I hate being late.
I am the first guy at a party because when something starts at a certain time, I just can’t reconcile in my head this concept of being fashionably late. I also suffer from anxiety when other people don’t show up on time. I have no idea where this great sense of punctuality comes from. My brother certainly doesn’t share my views on punctuality, so I’m not sure I can blame my parents.
However I got here, I’m kind of upset that I’m late to the TED party. I guess I got a little bitter and little bent from other groundswell business talk “trends” over the years, and I mistook TED for something it wasn’t (a platform for an agenda) instead of what it is (a platform for ideas).
When you get that many ideas in one place and you leave the conclusions and actions up to the viewer, it seems to me that what you have is most likely the purest source for informal learning we have ever known.
But now I’m on the outside looking in. It’s that Labor Day party your friend invites you to every year, but you never seem to have time to make. This evidently is the year you don’t automatically get an invitation. The Grand Rapids TEDx event is happening on May 10th, and since I didn’t attend years past, I’ve got to fill out an application to explain why I’m worthy of getting an invite.
When you think about it, this is incredibly smart. Even if there was no judgment placed on the merits of the application (which evidently there is), the act of applying shows a level of commitment and engagement. By denying general admission, you ensure that people really WANT to be there. That’s something worth thinking about when it comes to development activities and even the communities of practice we build for our organizations.

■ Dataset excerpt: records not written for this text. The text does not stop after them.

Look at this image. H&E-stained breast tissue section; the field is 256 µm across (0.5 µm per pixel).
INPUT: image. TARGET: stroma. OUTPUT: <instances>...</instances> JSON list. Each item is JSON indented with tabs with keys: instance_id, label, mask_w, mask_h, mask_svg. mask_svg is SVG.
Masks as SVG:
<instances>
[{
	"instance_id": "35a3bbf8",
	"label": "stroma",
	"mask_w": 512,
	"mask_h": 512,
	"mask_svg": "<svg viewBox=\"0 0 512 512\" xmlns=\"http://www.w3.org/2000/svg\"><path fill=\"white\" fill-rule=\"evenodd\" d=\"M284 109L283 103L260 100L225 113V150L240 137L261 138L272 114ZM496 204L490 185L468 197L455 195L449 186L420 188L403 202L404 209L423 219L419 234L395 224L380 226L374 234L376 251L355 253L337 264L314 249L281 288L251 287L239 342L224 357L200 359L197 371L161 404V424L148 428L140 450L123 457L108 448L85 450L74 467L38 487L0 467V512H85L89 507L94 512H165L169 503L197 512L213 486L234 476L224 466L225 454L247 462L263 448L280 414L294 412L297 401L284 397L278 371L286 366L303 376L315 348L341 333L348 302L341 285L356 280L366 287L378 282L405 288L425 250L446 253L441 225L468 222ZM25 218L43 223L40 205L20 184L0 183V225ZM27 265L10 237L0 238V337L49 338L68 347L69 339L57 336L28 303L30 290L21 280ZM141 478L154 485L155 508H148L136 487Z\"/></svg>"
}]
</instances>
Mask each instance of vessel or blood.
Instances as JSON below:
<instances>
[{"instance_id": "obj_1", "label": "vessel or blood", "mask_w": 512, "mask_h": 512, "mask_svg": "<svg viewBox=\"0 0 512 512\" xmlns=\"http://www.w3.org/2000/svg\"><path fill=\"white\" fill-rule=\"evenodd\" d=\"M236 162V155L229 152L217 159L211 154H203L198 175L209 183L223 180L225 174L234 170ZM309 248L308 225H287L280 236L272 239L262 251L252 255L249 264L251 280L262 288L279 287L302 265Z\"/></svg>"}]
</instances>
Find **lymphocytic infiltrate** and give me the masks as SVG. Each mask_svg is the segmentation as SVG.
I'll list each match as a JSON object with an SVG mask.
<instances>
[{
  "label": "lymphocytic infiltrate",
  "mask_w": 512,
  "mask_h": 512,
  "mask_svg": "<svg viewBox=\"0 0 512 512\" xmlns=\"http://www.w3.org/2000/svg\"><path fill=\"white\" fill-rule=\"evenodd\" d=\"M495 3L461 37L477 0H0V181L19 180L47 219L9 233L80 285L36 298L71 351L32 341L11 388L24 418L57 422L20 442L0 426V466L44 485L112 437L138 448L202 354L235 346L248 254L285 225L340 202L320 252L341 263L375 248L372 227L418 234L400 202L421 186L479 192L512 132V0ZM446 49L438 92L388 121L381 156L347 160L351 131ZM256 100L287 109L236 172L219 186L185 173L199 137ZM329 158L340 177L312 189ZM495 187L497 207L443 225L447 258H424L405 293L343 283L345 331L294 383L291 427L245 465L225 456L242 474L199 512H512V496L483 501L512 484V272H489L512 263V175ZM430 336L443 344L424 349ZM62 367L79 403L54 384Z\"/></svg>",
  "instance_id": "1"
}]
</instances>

At any rate, I thought I would share some of my application in this blog, if for no other reason than to put a little more of myself out there.

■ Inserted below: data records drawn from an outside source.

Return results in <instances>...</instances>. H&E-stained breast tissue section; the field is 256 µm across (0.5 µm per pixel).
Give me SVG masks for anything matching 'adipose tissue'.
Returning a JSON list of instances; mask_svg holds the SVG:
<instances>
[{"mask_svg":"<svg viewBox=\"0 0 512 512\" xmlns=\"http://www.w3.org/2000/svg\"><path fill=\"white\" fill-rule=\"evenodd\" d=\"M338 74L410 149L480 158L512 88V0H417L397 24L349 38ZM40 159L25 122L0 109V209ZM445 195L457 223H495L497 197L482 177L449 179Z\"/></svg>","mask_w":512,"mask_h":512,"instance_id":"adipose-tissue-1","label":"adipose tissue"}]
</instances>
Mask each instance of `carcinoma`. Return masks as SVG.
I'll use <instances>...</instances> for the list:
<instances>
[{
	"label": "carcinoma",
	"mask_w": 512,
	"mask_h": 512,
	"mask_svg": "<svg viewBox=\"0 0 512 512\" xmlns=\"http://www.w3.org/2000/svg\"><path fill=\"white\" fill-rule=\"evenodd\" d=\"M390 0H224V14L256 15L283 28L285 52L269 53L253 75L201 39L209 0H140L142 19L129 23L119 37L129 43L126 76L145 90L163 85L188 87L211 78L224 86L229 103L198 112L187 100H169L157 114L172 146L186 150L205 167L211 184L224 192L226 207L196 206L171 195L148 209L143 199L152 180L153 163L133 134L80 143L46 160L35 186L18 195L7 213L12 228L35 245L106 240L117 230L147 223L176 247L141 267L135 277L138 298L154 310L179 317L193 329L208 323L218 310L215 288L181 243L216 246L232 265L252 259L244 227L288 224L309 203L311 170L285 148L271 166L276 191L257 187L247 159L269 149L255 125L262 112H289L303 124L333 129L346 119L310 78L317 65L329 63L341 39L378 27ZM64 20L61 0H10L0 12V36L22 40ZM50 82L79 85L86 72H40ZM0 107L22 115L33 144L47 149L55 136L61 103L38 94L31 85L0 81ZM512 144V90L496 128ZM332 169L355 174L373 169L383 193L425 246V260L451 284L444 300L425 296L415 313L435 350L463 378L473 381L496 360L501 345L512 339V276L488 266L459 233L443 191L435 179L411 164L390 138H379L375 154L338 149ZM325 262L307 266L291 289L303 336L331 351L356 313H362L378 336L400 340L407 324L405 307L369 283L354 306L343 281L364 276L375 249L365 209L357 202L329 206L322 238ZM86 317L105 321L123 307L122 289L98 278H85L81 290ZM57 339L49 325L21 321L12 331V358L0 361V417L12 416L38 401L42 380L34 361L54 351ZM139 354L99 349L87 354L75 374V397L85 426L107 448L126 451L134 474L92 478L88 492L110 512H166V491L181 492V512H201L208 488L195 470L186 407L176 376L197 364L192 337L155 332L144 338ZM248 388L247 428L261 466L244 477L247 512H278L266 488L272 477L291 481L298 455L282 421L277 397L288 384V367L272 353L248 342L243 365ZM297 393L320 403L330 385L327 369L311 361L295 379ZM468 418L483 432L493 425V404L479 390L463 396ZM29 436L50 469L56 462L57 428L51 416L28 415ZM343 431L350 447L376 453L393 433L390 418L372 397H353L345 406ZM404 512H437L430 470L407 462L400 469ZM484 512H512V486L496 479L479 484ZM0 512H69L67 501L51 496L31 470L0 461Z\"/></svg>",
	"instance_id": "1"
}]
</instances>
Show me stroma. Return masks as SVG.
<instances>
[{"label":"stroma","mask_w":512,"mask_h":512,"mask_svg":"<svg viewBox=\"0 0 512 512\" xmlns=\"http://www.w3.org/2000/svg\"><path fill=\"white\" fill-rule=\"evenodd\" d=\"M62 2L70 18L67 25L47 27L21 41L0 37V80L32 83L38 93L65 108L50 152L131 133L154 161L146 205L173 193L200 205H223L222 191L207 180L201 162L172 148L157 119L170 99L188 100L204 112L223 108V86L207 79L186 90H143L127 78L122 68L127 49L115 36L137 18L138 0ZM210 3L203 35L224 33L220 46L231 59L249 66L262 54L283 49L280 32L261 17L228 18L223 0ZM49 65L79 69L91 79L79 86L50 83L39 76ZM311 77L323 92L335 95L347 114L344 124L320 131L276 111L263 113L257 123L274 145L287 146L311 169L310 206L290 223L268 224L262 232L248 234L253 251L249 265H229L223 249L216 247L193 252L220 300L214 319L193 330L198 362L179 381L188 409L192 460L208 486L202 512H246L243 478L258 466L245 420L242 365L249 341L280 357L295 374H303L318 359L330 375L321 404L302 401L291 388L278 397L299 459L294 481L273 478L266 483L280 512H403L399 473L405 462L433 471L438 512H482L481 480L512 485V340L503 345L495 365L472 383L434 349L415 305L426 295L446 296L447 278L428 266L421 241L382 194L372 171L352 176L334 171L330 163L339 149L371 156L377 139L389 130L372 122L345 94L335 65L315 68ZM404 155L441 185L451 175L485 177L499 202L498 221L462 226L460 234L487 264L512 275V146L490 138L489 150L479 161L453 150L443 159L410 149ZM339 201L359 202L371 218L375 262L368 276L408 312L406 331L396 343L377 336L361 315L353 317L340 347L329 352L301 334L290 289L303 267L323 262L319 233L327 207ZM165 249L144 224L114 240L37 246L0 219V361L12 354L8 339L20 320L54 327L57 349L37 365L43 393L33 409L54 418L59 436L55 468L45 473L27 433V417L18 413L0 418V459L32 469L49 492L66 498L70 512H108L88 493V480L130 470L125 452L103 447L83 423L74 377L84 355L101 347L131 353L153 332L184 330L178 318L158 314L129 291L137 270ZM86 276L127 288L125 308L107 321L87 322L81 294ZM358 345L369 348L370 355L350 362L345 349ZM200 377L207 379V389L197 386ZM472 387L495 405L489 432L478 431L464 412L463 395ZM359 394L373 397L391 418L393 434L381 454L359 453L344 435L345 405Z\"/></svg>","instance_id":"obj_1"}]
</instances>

How will you contribute and what unique perspectives and characteristics will you bring to TEDxGrandRapids?
I am constantly seeking new inspiration—and I know I inspire others—but it takes real work, real thought, and real attention.

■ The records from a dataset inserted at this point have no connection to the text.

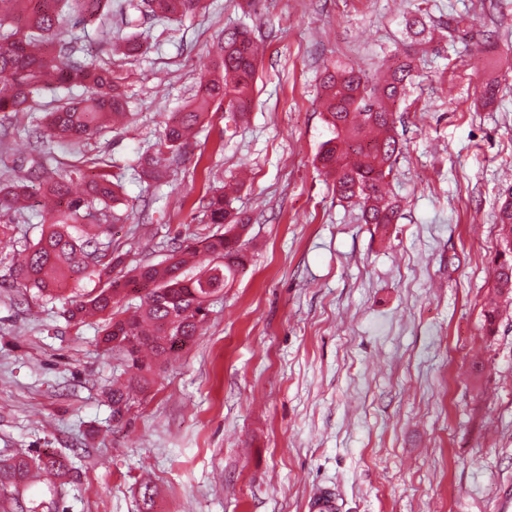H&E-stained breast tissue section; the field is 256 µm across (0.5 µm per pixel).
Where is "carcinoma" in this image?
<instances>
[{
	"mask_svg": "<svg viewBox=\"0 0 512 512\" xmlns=\"http://www.w3.org/2000/svg\"><path fill=\"white\" fill-rule=\"evenodd\" d=\"M73 1L79 17L103 16L108 0H0V112H30L40 89L54 83L80 86L87 95L68 100L45 113L40 142L35 146L40 161L28 175L0 181V235L9 231L5 218L19 208L38 186L52 202L49 224L14 270L16 283L55 299L89 273L102 274L121 262L103 246L108 225L120 220L115 208L122 203V177H113L102 162L87 167L71 166L58 173L48 161L46 145L68 141L79 145L99 135L110 121L127 115L123 74L104 60L85 57L88 32L74 22L61 36L63 7ZM154 17L171 19L195 11L200 0H143ZM258 49L250 33L224 34L217 62L220 76L201 83L190 108L173 113L153 151L143 153L133 171L146 182H160L169 168L170 156L187 144L189 134L212 105L229 112L248 111L257 70ZM413 77L411 52L388 66L372 83L362 71L336 62L325 69L323 109L332 137L326 140L317 161L333 177L339 199L361 211L366 224L385 226L399 217L397 200L384 192L393 171L399 141L394 132V108ZM204 216L209 224L224 225L201 246L181 244L163 265H142L126 280L69 300L68 318L83 322L101 316V343L116 350L141 370L142 352L164 356L193 341L206 318L209 300L224 288V281L246 266L240 239L248 225L231 212L224 187L212 189ZM505 251L512 254V191L496 216ZM494 291L512 300V261L496 262ZM129 294L139 298L135 310L115 309L118 299ZM66 477L71 464L56 454L38 453L0 458V497H11L20 512H34L21 502L20 490L28 487L32 471Z\"/></svg>",
	"mask_w": 512,
	"mask_h": 512,
	"instance_id": "1",
	"label": "carcinoma"
}]
</instances>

I live my life as an open book. My business life and my personal life are one in the same and give each other real value. The things we care about personally are therefore inseparable from the things that our businesses care about.
I will contribute to the TEDx conversation through my writing—not only as a reporter of what I see, hear and feel, but also as an interpreter of how I can apply what I have learned and how others may do so too.
I will use the inspiration I gather to help formulate my own ideas, and I will share those ideas for the greater good.
What inspires you? Tell us about yourself.
I get charged up about very small details—a riff in a song, the way the grain converges in a chunk of curly maple, the rusty piece of junk in a photograph—and I want to take those little details and think of how I can reapply them, use them differently, put my own stamp on it.
I run a company. There are plenty of places to apply those details, but I am just as proud of the music I play, the guitars that I build, the last run I took in the skate park, the puck I stopped as a goalie.
The trick is to take one of those little things and grow it into something that combines some of those passions in life into something greater than the sum of its parts. The combination guitar/skateboard didn’t stay in tune so well, but I’m sure the next big idea is just around the corner.
Now what if you take those two simple questions and apply them to your job? Would you answer the same way?
How do we get there?
I, for one, am shopping for a few ideas and hope I find them at my local TEDx event. That is, if I get invited to the party.